Activists chant slogans and carry the Iraqi national flag on Friday during a mass demonstration in Baghdad, Iraq, that called for the immediate withdrawal of U.S. military forces. Photo by Ahmed Jalil/EPA-EFE
Jan. 24 (UPI) -- Millions of Iraqi citizens gathered for a mass demonstration in the capital Baghdad on Friday to demand the withdrawal of all U.S. forces, which have now been in Iraq on some level for nearly 20 years.
The "million man" protest march was organized by a top Shiite cleric and supported by Iranian-backed militia groups.
Sayed Sadiq al-Hashemi, head of the Iraqi Center for Studies, said more than 2.5 million people turned out for Friday's rally.
Iraqi Shiite cleric Muqtada al-Sadr urged followers this week to join the protest as a show of opposition to the U.S. military presence.
Al-Sadr called Friday for all U.S. bases in Iraq to be shut down and the closure of Iraqi airspace to American warplanes and surveillance aircraft.

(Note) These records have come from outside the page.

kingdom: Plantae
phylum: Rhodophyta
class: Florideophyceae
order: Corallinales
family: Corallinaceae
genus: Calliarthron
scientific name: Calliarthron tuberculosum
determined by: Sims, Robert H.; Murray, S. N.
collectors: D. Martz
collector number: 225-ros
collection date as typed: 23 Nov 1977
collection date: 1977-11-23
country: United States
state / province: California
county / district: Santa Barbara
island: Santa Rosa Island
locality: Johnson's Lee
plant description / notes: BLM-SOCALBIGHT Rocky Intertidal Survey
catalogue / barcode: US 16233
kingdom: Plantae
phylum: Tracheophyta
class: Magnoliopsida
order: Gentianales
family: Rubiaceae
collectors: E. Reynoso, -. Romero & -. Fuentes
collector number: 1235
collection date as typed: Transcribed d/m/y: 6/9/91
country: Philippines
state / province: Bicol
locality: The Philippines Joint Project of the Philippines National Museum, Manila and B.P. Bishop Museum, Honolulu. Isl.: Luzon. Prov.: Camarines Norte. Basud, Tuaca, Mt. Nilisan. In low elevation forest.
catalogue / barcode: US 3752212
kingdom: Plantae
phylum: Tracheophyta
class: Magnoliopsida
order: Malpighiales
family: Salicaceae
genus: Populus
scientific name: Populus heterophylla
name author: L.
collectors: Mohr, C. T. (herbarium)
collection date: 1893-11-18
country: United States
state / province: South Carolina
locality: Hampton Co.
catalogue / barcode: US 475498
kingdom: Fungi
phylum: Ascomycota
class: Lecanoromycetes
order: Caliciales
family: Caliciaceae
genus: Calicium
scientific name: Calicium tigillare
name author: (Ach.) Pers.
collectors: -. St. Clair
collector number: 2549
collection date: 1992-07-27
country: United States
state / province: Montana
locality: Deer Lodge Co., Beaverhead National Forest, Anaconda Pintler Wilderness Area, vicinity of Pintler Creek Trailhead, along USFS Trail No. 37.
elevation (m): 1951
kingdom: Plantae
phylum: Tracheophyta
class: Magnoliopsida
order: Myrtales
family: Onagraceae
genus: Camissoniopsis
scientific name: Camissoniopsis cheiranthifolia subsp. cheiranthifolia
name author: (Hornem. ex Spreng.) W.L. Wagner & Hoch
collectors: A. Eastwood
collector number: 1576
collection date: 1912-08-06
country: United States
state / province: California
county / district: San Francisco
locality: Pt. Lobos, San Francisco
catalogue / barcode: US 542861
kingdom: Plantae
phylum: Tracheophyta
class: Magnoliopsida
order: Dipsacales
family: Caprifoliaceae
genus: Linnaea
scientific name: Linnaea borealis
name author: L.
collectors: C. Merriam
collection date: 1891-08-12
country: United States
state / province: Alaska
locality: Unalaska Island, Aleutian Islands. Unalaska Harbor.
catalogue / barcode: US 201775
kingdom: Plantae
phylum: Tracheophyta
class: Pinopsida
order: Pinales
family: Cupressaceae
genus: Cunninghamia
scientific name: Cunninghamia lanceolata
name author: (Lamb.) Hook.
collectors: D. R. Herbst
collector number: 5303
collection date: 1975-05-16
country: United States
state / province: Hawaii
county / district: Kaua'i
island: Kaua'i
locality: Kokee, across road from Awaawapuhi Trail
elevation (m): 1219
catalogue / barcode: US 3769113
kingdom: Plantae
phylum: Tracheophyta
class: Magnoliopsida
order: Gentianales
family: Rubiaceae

He also warned that U.S. refusal to leave would lead Iraqi leaders to view the U.S. military as an occupying force.
Earlier this month, Iraqi Parliament passed a resolution in a bid to expel all foreign forces after a U.S. airstrike killed a top Iranian military commander and a deputy. In retaliation, Tehran launched missile attacks at two U.S.-held bases in Iraq.
U.S. forces arrived in Iraq in 2003 and stayed there in large numbers until the operational phase of the Iraq War ended in late 2011. American troops, however, have remained in the Middle Eastern nation in much smaller numbers for the past nine years.
The Pentagon sent 3,000 troops to Middle East this month after a Dec. 31 attack on the U.S. Embassy in Baghdad, which occurred three days before the U.S. airstrike killed commander Qassem Soleimani and set off a new wave of hostilities.
The embassy attack was blamed in part on the Iran-backed Kataib Hezbollah militia group, which was also present in Friday's march.
The government of Prime Minister Adel Abdul Mahdi has not yet ordered the withdrawal of U.S. forces in Iraq.